A multi-millionaire on a mission: David Walsh expands his Museum of Old and New Art in Tasmania

David Walsh, the multi-millionaire professional gambler behind Australia's largest privately owned museum, the Museum of Old and New Art (Mona) in Hobart, Tasmania, opens a new wing called Phrontisterion this weekend. Costing an estimated A$100m ($70m), it is the largest construction project in Mona's 15-year history, increasing display space from 8,440 sq. m to roughly 12,640 sq. m. The wing includes Walsh's 'dream library', new permanent installations by artists such as Anselm Kiefer, Julian Charrière, Matthew Barney, and Joshua Yeldham, as well as works by 17th-century cartographer Willem Blaeu. Notable additions include Charrière's Breathe, which lets visitors inhale oxygen from ancient iron ore, and Kiefer's inverted concrete pyramid Elektra (2025), reconstructed from his outdoor studio in France.

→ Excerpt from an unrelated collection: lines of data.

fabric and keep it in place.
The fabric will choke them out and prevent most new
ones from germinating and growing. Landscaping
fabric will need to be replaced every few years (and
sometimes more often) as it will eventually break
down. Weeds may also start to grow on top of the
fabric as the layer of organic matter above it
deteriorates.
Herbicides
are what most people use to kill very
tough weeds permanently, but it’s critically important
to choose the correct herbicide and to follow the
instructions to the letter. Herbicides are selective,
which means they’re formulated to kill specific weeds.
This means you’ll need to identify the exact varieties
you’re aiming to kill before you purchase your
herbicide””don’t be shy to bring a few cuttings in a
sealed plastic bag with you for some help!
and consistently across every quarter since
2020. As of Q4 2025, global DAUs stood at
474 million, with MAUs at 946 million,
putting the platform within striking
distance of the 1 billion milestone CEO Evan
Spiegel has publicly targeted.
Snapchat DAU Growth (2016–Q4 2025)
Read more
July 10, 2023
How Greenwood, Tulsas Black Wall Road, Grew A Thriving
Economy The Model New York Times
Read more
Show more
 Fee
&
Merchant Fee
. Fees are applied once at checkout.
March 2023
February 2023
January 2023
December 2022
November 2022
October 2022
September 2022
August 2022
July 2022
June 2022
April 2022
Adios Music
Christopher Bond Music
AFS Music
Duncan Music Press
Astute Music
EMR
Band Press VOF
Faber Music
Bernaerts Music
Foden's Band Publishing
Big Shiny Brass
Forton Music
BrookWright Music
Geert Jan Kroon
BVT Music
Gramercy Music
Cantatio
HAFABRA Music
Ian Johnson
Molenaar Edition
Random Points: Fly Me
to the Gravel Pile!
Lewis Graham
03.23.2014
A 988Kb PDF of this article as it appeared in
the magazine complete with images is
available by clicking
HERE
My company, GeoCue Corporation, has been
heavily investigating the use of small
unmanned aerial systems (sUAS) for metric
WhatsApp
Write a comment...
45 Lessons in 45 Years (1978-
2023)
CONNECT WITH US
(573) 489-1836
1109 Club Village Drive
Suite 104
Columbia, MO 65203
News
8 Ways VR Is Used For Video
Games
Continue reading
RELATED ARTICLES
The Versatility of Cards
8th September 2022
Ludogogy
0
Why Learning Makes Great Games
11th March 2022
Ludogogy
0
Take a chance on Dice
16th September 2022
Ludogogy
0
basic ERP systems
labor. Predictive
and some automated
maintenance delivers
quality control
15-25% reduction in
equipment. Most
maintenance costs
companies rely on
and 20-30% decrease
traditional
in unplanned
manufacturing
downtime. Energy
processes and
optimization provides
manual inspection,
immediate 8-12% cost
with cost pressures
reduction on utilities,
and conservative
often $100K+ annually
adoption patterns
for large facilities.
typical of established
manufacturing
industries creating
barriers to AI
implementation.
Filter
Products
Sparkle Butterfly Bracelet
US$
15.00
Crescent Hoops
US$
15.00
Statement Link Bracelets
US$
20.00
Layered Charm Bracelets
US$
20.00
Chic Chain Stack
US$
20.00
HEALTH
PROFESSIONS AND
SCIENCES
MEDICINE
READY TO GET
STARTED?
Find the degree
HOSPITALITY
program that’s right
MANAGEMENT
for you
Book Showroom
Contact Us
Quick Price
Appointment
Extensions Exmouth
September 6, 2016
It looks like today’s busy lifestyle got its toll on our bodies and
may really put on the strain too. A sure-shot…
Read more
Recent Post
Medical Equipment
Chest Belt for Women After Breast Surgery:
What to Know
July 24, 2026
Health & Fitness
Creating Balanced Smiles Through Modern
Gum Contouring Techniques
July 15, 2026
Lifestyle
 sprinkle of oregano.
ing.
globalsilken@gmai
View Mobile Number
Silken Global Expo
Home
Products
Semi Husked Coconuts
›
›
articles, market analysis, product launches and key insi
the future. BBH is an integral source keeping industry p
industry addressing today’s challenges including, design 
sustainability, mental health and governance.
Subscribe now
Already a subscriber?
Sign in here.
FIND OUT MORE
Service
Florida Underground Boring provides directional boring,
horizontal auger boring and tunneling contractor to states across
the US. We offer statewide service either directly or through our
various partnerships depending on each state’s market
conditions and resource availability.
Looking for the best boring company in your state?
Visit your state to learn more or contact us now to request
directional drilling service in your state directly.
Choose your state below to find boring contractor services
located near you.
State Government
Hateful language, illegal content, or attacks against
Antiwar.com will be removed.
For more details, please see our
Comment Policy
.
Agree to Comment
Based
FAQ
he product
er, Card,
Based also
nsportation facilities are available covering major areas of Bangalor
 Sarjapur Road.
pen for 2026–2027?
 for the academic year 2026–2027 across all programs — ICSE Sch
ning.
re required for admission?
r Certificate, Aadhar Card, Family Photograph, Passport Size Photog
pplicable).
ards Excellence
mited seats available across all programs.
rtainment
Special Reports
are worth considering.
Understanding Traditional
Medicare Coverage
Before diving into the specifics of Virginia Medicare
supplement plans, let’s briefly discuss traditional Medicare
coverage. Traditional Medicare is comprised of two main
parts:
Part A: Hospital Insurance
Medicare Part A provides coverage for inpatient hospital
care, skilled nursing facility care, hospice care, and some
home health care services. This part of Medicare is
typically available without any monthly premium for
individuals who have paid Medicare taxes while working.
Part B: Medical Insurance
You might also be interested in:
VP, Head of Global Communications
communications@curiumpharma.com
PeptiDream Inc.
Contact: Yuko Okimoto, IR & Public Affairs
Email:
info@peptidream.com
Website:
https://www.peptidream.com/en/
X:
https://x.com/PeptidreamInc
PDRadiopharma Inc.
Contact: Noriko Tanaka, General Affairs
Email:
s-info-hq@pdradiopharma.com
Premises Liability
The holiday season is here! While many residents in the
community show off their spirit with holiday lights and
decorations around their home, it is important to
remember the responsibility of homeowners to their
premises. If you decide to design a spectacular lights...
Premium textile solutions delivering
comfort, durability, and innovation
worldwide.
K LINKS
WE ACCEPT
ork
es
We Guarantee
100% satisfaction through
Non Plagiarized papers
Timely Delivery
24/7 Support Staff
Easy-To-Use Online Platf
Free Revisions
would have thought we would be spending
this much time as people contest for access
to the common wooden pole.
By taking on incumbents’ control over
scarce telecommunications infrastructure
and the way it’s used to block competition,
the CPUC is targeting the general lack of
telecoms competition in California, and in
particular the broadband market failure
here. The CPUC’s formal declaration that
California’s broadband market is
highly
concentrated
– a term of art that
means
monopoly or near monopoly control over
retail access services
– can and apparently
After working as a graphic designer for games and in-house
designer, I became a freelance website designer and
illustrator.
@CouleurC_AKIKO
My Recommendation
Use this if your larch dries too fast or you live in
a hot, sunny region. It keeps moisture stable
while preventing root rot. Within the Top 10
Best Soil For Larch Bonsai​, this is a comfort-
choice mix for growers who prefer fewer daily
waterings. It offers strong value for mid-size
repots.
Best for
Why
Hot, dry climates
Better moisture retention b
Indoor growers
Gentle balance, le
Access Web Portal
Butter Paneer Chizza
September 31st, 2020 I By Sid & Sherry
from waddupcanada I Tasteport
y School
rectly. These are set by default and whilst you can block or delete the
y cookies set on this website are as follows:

New Zealand's Venice Biennale pavilion explores the secret life of birds

New Zealand returns to the Venice Biennale in 2025 with Fiona Pardington’s solo exhibition *Taharaki Skyside* at the Istituto Provinciale per l’Infanzia Santa Maria della Pietà. The show features 17 large-scale photographic portraits of taxidermied birds from the South Canterbury Museum Timaru’s collection, including the extinct whēkau (laughing owl) and the critically endangered kākāpō. Pardington, an artist of Māori and Scottish descent, draws on Māori cosmology in which birds serve as spiritual messengers, and her work continues a long-standing photographic investigation of objects that hold “mana” (power) for Māori people.

The forgotten Chinese conceptualists: Melbourne show brings together works by New Measurement Group

An exhibition at Buxton Contemporary in Melbourne, titled "Poetry Goes No Further Than Language: a Historical Moment of Art Becoming Art Again," brings together the complete artistic output of the New Measurement Group, a pioneering Chinese conceptual art collective from Beijing, alongside four conceptual experiments by Shanghai-based artist Qian Weikang. Curated by Carol Yinghua Lu and artist Liu Ding, the show aims to reassess early Chinese conceptual art, featuring works by the New Measurement Group (Chen Shaoping, Gu Dexin, Wang Luyan), pieces from the New Wave art movement, and new commissions by Melbourne artist Darcey Bella Arnold. The curators faced challenges locating the group's five publications, including one purchased on eBay from Europe, and used re-enactment and re-fabrication to recreate lost works like Qian's "Ladder Poem" (1990).